[[ ENTRIES SUPPLIED, beginning ]]
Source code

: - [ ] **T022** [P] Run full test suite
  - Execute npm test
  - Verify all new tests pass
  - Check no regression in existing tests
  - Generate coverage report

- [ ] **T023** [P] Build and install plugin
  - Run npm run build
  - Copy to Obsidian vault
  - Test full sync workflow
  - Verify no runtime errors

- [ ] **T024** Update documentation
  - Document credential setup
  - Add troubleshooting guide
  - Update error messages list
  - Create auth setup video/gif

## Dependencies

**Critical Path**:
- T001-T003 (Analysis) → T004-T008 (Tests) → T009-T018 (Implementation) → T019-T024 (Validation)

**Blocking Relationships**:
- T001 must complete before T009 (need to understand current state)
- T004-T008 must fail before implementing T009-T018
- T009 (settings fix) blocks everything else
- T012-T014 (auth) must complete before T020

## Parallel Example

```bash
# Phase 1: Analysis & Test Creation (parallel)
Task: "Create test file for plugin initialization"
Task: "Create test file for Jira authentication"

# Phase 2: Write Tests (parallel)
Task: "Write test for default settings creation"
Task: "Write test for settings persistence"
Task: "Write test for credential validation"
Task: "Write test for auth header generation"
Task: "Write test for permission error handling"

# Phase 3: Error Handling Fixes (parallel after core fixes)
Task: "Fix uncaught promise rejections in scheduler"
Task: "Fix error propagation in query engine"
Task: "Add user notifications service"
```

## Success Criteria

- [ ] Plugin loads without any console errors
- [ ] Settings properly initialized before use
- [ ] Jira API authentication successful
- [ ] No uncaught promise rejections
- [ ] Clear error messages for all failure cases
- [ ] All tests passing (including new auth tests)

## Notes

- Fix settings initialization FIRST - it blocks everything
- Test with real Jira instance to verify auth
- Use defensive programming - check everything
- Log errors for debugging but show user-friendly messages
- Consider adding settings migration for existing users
[[ ENTRIES SUPPLIED, end ]]
Reproduce exactly, and only, the lines from the start of the entries through the one that contains "- Test full sync workflow".

Source code

: - [ ] **T022** [P] Run full test suite
  - Execute npm test
  - Verify all new tests pass
  - Check no regression in existing tests
  - Generate coverage report

- [ ] **T023** [P] Build and install plugin
  - Run npm run build
  - Copy to Obsidian vault
  - Test full sync workflow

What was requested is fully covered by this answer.